Quick Takes: More Chinese Students, Colorado Institute of Technology Folds, Kirwan to Lead Accountability Panel, TA Union at Western Michigan, Verdict Against Texas Tech, Macalester Calls Off Pot Festival, Better Job Outlook for New Grads

April 21, 2006
  • The number of Chinese students granted visas to study in the United States increased by 25 percent last year, topping 20,000 for the first time since 2001, the Associated Press reported.
  • The Colorado Institute of Technology, founded in 2000 with the hopes of becoming a major player in engineering and technology education, announced that it is shutting down in April. Board members cited the evolving work force and economy in Colorado.
  • William E. Kirwan, chancellor of the University System of Maryland, will lead a panel of state college and university officials trying to develop recommendations on a new voluntary system of measuring and improving student learning and accountability. The panel is a joint effort of the National Association of State Universities and Land-Grant Colleges and the American Association of State Colleges and Universities. The idea for the new system comes at a time of increased federal scrutiny of whether colleges have good systems in place to measure what they do and how well they perform.
  • Teaching assistants at Western Michigan University voted to unionize this week. They will be represented by a chapter of the American Federation of Teachers.

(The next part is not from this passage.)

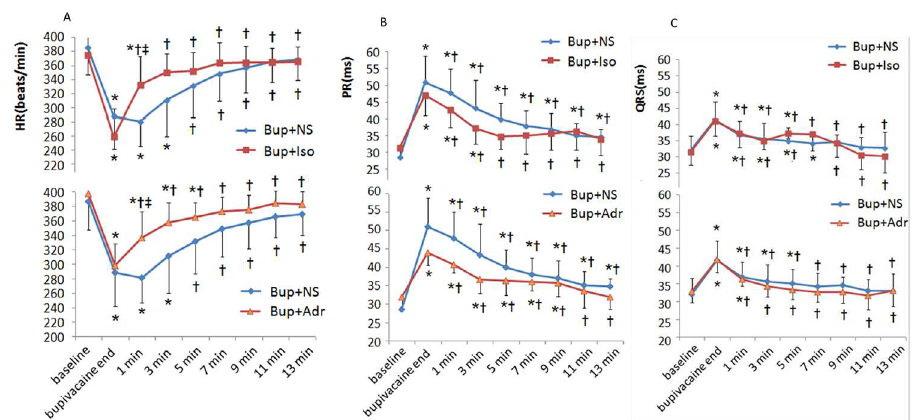
Fig 1. Chronotropic effect of β -adrenergic agonists in bupivacaine-intoxicated rats. (A) Bupivacaine significantly reduced HR, while adrenalin and isoprenalin restored HR. (B) Bupivacaine prolonged PR interval, while isoprenalin and adrenalin showed no effect on PR interval. (C) Bupivacaine widened QRS duration, while isoprenalin and adrenalin showed no improvement on QRS duration. (cid:3) P < 0.05, vs . baseline; † P < 0.05, vs , bupivacaine end; ‡ P < 0.05, vs . bupivacaine + NS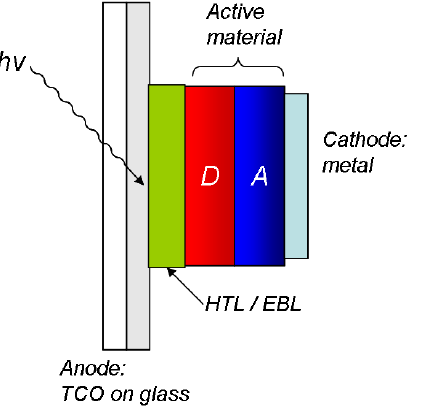
Figure 2. Structure of a bilayer organic photovoltaic cell. The material used for the anode is frequently a transparent conducting oxide (TCO) on glass. Exciton separation is encouraged by using a hole-transporting layer (HTL), which serves also as an electron-blocking layer (EBL). This layer allows holes to flow to the anode but not the electrons.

  • A federal jury awarded $58,000 to two women who used to be pharmacy professors at Texas Tech University Health Sciences Center, the AP reported. The women won the money for their claim that they were not paid as much as comparable male colleagues. But the women lost in another part of their suit, in which they said that they were denied tenure because of their gender.
  • At the last minute Thursday, Macalester College called off a marijuana festival organized by the Minnesota college's CHEEBA Club, The St. Paul Pioneer Press reported (CHEEBA stands for Creating a Harmless Environment to Enjoy Buds Appropriately.)  Student organizers said that the "festival" was a rally to express their opposition to marijuana laws. But college officials said that they worried that some people might be confused by posters promoting the event into thinking the festival was an event at which to smoke pot. According to the St. Paul paper, posters promoting the event featured two squirrels sitting next to a marijuana plant, passing a joint.
  • Employers project substantial increases in hiring new college graduates this year, according to a study released by the National Association of Colleges and Employers.